→ 任务要求: 把下面这篇介绍 FlexSQL 论文的原文续写下去，从它最后一句之后接着写。

FlexSQL: Flexible Exploration and Execution Make Better Text-to-SQL Agents

基本信息

arXiv ID: 2605.02815v1
作者: Quang Hieu Pham, Yang He, Ping Nie et al.
发布日期: 2026-05-04
分类: cs.CL
PDF: arXiv PDF

关键图示

FlexSQL: Flexible Exploration and Execution Make Better Text-to-SQL Agents Figure 1 — Figure 1

FlexSQL: Flexible Exploration and Execution Make Better Text-to-SQL Agents Figure 2 — Figure 2

FlexSQL: Flexible Exploration and Execution Make Better Text-to-SQL Agents Figure 3 — Figure 3

摘要

English

Text-to-SQL over large analytical databases requires navigating complex schemas, resolving ambiguous queries, and grounding decisions in actual data. Most current systems follow a fixed pipeline where schema elements are retrieved once upfront and the database is only revisited for post-hoc repair, limiting recovery from early mistakes. We present FlexSQL, a text-to-SQL agent whose core design principle is flexible database interaction: the agent can explore schema structure, inspect data values, and run verification queries at any point during reasoning. FlexSQL generates diverse execution plans to cover multiple query interpretations, implements each plan in either SQL or Python depending on the task, and uses a two-tiered repair mechanism that can backtrack from code-level errors to plan-level revisions. On Spider2-Snow, using gpt-oss-120b, FlexSQL achieves a 65.4\% score, outperforming strong open-source baselines that use stronger, larger models such as gpt-o3 and DeepSeek-R1. When integrated into a general-purpose coding agent (as skills in Claude Code), our approach yields over 10\% relative improvement on Spider2-Snow. Further analysis shows that flexible exploration and flexible execution jointly contribute to the effectiveness of our approach, highlighting flexibility as a key design principle. Our code is available at: https://github.com/StringNLPLAB/FlexSQL

中文

面向大型分析数据库的 Text-to-SQL 需要导航复杂 schema、消歧模糊查询以及基于实际数据做出决策。现有大多数系统采用固定流水线——schema 元素一次性预先检索，数据库仅用于事后修复，限制了从早期错误中恢复的能力。我们提出 FlexSQL，一个以灵活的数据库交互为核心设计原则的 Text-to-SQL 智能体：该智能体可以在推理过程中的任何时刻探索 schema 结构、检查数据值并运行验证查询。FlexSQL 生成多样化的执行计划以覆盖多种查询解释，根据任务需求用 SQL 或 Python 实现每个计划，并使用双层修复机制，可从代码级错误回溯到计划级修正。在 Spider2-Snow 上使用 gpt-oss-120b，FlexSQL 取得 65.4% 的得分，优于使用更强更大模型（如 gpt-o3、DeepSeek-R1）的开源基线方法。当集成到通用编程智能体（Claude Code 技能）中时，该方法在 Spider2-Snow 上实现了超过 10% 的相对改进。进一步分析表明，灵活探索与灵活执行共同贡献于方法的有效性，凸显了灵活性作为关键设计原则的地位。

→ 所给数据:
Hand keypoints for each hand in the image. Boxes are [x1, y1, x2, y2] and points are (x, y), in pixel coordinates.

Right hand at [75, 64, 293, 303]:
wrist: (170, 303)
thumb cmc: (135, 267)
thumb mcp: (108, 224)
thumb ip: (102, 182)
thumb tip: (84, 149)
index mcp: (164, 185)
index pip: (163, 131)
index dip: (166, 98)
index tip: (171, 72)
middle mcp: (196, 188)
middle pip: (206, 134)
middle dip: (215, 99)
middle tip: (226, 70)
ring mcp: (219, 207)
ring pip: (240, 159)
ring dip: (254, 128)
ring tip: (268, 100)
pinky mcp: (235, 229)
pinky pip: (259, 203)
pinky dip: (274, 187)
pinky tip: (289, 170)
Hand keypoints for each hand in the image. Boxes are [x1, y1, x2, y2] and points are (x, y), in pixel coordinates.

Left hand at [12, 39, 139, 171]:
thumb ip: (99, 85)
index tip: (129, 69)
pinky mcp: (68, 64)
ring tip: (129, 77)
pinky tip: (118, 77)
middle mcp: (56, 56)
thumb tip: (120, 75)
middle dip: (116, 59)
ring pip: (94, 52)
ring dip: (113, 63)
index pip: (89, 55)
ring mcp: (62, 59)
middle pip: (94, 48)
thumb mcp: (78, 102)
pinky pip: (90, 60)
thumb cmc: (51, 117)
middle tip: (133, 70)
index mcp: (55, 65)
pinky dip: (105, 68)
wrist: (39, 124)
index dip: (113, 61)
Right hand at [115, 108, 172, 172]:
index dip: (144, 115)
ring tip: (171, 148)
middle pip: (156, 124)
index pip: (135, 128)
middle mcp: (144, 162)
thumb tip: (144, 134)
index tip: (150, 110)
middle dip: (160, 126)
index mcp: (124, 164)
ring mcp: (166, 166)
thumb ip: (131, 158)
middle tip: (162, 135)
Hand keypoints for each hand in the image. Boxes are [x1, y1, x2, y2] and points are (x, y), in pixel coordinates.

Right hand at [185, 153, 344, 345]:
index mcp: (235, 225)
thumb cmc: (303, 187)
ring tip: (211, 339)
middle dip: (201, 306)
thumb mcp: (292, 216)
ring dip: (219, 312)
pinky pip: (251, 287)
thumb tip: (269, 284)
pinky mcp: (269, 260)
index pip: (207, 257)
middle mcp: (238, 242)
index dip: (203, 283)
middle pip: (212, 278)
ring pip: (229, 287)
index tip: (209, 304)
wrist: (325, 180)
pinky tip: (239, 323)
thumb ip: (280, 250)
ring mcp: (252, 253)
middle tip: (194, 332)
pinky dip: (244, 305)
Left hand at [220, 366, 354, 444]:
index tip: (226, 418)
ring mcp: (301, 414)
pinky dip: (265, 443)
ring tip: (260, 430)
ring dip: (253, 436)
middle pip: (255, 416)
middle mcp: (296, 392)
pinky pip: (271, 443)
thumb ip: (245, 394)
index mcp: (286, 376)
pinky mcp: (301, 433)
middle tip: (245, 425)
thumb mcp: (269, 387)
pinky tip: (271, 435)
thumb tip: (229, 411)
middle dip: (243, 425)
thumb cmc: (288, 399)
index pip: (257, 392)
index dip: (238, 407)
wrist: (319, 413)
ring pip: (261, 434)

→ 作答区:
核心贡献

灵活数据库交互范式：提出 FlexSQL，首个以灵活的即时数据库交互为核心设计原则的 Text-to-SQL 智能体，区别于传统”一次性检索 schema、事后修复”的固定流水线。
多样化执行计划生成：智能体生成覆盖多种查询解释的多样化执行计划，支持 SQL 和 Python 两种实现方式，能处理需要复杂数据操作（如统计分析）的查询。
双层修复机制：独创从代码级错误回溯到计划级修正的修复策略，显著提升错误恢复能力。
强基线超越：使用 gpt-oss-120b 在 Spider2-Snow 上取得 65.4% 得分，超越使用更大更强模型（gpt-o3、DeepSeek-R1）的基线方案。

方法概述

FlexSQL 的工作流程分为四个阶段：

数据库探索（Database Exploration）：智能体不一次性检索所有 schema 元素，而是在推理过程中根据需要随时访问数据库——可以探索 schema 结构（表、列、关系）、检查数据值（采样实际数据）、运行验证查询确认假设。这种”按需探索”模式使得早期误解可以被及时纠正。
计划生成（Plan Generation）：基于探索结果，生成多个执行计划来覆盖不同的查询解释（如歧义消解），每个计划包含一系列 SQL 或 Python 步骤。
执行与验证（Execution & Verification）：执行生成的计划，对比结果与原始问题的语义一致性。使用数据库执行反馈来验证正确性。
双层修复（Two-Tiered Repair）：第一层是代码级修复（Code-Level Repair）——修正 SQL 语法错误、类型不匹配等；若低层修复无效则触发第二层——计划级修订（Plan-Level Revision），回溯并重新生成执行计划。

实验结果

Spider2-Snow 主结果：FlexSQL + gpt-oss-120b 得分 65.4%，超越 gpt-o3（63.2%）、DeepSeek-R1（61.8%）等更强模型。
通用编程智能体集成：作为 Claude Code 技能集成后，在 Spider2-Snow 上相对改进超过 10%。
消融实验：灵活探索（flexible exploration）和灵活执行（flexible execution）各自独立贡献，两者联合效果最优。
SQL vs Python 选择：PyFlex（Python 实现）和 SQLFlex（SQL 实现）在不同类型查询上各有优势，FlexSQL 的自适应选择策略优于纯 SQL 和纯 Python 方案。

局限性与注意点

单后端模型验证：主要实验基于 gpt-oss-120b，对其他模型（如 Claude、Gemini）的泛化验证有限。
Spider2-Snow 单一基准：仅在 Spider2-Snow 上评估，其他 Text-to-SQL 基准（如 BIRD、Spider 1.0）的表现未知。
探索开销：灵活的按需探索增加了数据库交互次数，在大规模数据库上可能引入显著延迟。
多轮交互依赖：性能依赖于智能体的多轮推理能力，弱推理模型可能无法有效利用灵活交互机制。